In the last days some discussions about the affinity between Fineo and ParSets have been arised. Here are just a few notes about why they look similar but they are conceptually very different.

The main difference between Fineo and ParSets is the way they manage the relations between data dimensions, from one axis to the other. Fineo works by comparing two dimensions at the time without caring about other dimensions (the previous and the next ones). The other way around (the ParSets’s one) more information is shown at the expense of readability. But this is the same old trade-off.
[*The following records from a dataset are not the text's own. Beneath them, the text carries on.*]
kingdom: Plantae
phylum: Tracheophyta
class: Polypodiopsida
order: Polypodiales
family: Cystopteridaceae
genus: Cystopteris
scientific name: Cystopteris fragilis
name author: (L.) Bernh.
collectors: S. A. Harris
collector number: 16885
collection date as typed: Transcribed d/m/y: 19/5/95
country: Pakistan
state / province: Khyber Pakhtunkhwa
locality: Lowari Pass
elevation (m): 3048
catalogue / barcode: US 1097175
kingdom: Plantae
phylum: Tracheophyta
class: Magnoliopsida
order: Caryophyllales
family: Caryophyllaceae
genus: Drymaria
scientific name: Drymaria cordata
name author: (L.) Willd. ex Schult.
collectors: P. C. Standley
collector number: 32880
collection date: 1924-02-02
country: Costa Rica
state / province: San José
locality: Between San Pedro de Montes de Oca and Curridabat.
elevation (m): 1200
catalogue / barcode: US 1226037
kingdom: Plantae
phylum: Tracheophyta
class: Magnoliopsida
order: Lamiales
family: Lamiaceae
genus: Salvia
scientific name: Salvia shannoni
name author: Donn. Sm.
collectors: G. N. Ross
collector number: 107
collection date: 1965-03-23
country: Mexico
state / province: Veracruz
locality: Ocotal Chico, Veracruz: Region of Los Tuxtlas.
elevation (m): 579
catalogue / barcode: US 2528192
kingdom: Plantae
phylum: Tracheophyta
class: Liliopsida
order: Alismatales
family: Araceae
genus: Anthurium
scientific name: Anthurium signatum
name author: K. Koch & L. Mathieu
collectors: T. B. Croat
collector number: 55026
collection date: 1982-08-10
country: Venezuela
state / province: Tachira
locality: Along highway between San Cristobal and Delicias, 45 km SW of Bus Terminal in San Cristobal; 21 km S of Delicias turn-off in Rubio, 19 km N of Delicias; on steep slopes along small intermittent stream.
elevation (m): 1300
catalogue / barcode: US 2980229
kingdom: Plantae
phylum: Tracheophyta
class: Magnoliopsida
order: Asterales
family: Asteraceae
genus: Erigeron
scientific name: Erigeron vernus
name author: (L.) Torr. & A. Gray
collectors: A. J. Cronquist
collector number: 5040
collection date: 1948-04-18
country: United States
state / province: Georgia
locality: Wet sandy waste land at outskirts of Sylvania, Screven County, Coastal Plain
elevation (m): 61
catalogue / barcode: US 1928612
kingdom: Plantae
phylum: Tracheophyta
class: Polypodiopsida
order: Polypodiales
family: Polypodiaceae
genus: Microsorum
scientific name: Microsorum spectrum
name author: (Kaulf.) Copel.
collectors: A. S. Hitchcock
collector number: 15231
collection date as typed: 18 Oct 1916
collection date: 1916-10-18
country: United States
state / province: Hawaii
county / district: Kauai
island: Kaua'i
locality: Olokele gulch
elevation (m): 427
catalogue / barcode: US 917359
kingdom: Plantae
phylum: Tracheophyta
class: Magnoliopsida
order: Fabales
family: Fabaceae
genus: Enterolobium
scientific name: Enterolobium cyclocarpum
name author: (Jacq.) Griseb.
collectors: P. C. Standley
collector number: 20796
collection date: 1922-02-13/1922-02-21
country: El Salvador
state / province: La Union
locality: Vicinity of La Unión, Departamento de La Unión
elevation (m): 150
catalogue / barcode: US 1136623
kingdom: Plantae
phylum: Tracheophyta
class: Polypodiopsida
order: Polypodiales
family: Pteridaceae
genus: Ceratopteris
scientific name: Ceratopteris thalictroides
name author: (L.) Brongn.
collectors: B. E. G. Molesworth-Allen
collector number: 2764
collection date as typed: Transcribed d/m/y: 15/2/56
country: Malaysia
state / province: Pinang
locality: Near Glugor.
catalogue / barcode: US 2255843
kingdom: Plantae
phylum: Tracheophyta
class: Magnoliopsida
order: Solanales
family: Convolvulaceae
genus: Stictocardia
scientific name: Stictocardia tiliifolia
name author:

Here is an example with a simple data-set with 5 dimensions (here you can find the csv):



ParSets works by continuously profiling data, starting from a leading dimension (the first one).

ParSets Ramification:

Fineo’s flows work much more like rivers – once they flow into each other, you can’t distinguish them. This feature is useful when users are more interested in relating different data dimensions next to each other, than centering the visualization around a leading dimension.
The ParSets techniques visualize a specific tree structure. Differently, Fineo has a network-like underlying structure, the diagrams are constructed on a node-edge model: individual categories are nodes, grouped under the dimension they belong to. The number of nodes belonging to the same couple of connected categories provides the weight of the flow. Dimensions, nodes and edges are respectively visualized as axes, rectangles and connecting flows.

Let’s take a closer look. By filtering the first dimension on a single category, it’s easy to perceive this conceptual difference.

Fineo Filtering:

ParSets Filtering:

In the next image we highlighted the number of in/out ribbons in ParSets (4/6) and the in/out flows in Fineo (4/3) – dimension F/category 1.

Model comparison:

These are the reasons why ParSets is stemming from Parallel Coordinates and Fineo is inspired by Sankey diagrams.
Furthermore, when the dimensions possess a temporal connotation (periods of time like months or years), Fineo comes really useful and easy to read: using the flow metaphor taken from Sankey diagrams, Fineo is able to represent a system with changing states over time.

As a last note both of the visualizations are weighted bipartite graphs, which exists long before any interactive software development.
On our part, Fineo was developed to automatize the design of visualizations like the ones featured in the DRM and CPF projects. The projects are dated back to 2008 (which, incidentally, is before Parsets was released to the public) and no available program existed able to answer our needs. So we made our own, which subsequently developed in an interactive analytical tool.

With this being said, nothing comes from scratch, as Dr. Sagan said.